The speech to text solutions have dramatically improved in the last few years getting to high levels of accuracy. However, there are still some issues that can affect the accuracy of the transcriptions:

To improve the accuracy of the transcriptions you can use the keywords and replace properties in the subtitles element settings.

keywords is a list of words or phrases that you want to be recognized as a single entity. For example, for a brand name like JSON2Video, STT services usually transcribe it as "JSON to video" instead of "JSON2Video". Adding the word "JSON2Video" to the keywords property will tell the STT service to transcribe it as "JSON2Video".

replace is a list of words or phrases that you want to be replaced with a different word or phrase.
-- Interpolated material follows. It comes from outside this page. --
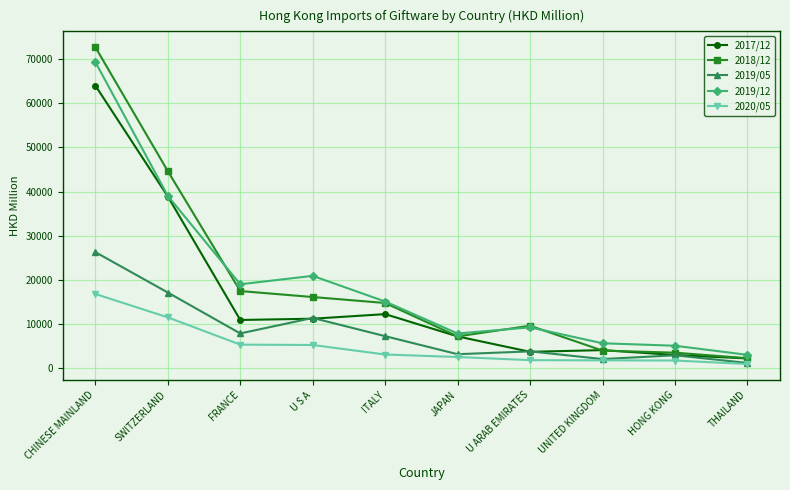

The 2019/12 series shows 5089.1 at HONG KONG. True or false?

True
In this case, the replacement happens after the transcription is done.

Example:

{
    "type": "subtitles",
    "settings": {
        "style": "classic",
        "keywords": "JSON2Video, voiceover",
        "replace": "movie object: Movie Object, scene: Scene"
    }
}

Manually correcting transcriptions

You can also manually correct the transcriptions downloading the transcription file and editing it.

Along with the final video URL, the API provides a link to the ASS file used for the subtitles. You can download the file and edit it with a text editor.

Once it's amended, you render again the video passing the ASS file in the captions property.

{
    "type": "subtitles",
    "captions": "https://example.com/subtitles.ass",
    "settings": {
        "style": "classic"
    }
}